If he was my best friend, he would be right here with me, getting
torn to pieces by Lolo the evil little thing!
Anyway,
where was I? Oh yes, I found the stick. It was nice and stout,
remember? Well, I banged on the side of the tower with it.
“Rapunzel,
oh Rapunzel let down your braid! Your very long braid!” I yelled.
The girl's face appeared in the window.
“Who
in the name of Gascony are you?” she shrieked.
“I
don't know this Gascony.” I told her, “But I have a bone to pick
with dear sister Gothel witch and her disgusting rodent! Now let down
your hair, a ladder would be preferable, but hair will do just fine!”
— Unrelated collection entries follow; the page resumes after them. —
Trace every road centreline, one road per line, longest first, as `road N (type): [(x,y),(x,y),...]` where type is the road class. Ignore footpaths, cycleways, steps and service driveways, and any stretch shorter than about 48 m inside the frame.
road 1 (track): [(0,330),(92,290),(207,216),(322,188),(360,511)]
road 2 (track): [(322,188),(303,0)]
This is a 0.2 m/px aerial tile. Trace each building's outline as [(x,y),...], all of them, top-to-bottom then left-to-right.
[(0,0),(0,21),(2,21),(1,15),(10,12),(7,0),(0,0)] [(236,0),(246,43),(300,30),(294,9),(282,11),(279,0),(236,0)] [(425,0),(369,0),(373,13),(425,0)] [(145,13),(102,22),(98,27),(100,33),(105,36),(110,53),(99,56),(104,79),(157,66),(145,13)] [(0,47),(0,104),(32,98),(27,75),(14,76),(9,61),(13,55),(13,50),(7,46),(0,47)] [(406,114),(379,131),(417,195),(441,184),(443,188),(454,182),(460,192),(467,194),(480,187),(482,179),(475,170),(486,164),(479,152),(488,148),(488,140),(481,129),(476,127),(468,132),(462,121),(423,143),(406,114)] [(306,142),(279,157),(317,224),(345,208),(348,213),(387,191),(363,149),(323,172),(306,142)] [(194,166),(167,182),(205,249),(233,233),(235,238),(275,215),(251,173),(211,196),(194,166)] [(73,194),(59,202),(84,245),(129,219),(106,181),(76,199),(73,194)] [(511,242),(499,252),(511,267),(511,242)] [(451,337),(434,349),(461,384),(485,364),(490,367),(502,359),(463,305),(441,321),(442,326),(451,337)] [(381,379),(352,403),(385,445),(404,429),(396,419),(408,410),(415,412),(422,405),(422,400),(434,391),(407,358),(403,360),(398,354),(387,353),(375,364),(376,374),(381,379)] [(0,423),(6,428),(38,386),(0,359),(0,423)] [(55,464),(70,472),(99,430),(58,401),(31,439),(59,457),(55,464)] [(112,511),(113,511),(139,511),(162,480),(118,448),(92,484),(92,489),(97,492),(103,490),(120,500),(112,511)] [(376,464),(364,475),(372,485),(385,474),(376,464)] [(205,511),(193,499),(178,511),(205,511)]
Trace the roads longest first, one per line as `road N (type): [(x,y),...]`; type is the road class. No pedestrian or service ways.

She slammed the shutters on the window! Without letting down her
hair. Lasso growled at her. All I could do was bend down, pet him and
call him a good dog.
Joseph
the
very angry prince
Day
6
Dear
still angry and slightly bored me,
I
am yawning! I am so bored! I had to come home, because the wedding
was today. Did Jaden and Justin really have to have their weddings in
the middle of my busiest day? Ugh! I hate weddings! I was late
arriving home, so I did not have time to change. I ran straight to
the chapel. To make matters worse, I forgot to lock Lasso in the
stable with Polo, so Lasso followed me into the chapel. Justin was
saying his vows when I burst into the chapel. Lasso ran straight up
the isle and jumped up on Princess Eleanor. Her gown isn't very white
anymore. She started screaming.
“What
am I supposed to to do?” Justin asked with a shrug.
“Say
I do!” James yelled. His wife, that merchant's daughter, hit him!
Quite satisfying.
“Joseph!”
mother screech, nearly bursting my eardrums.
“I
do!” Justin yelled.
“Mama,
Joseph is ruining the wedding!” tattle tale Elise screeches.
“Joseph,
stop!” Jaden yells, “Get this mutt off your new sister-in-law!”
“I
think she looks good with mutt prints on her!” Brateroo Elaine
says. I have to agree with her.
“Oh
boy, some real fun!” Jerome yells.
“Boo!”
my cousin Kane jeers. My aunt starts yelling at him. Lasso and I slink
out of the chapel. I really hate weddings.
Joseph
the
grounded and very much in trouble prince.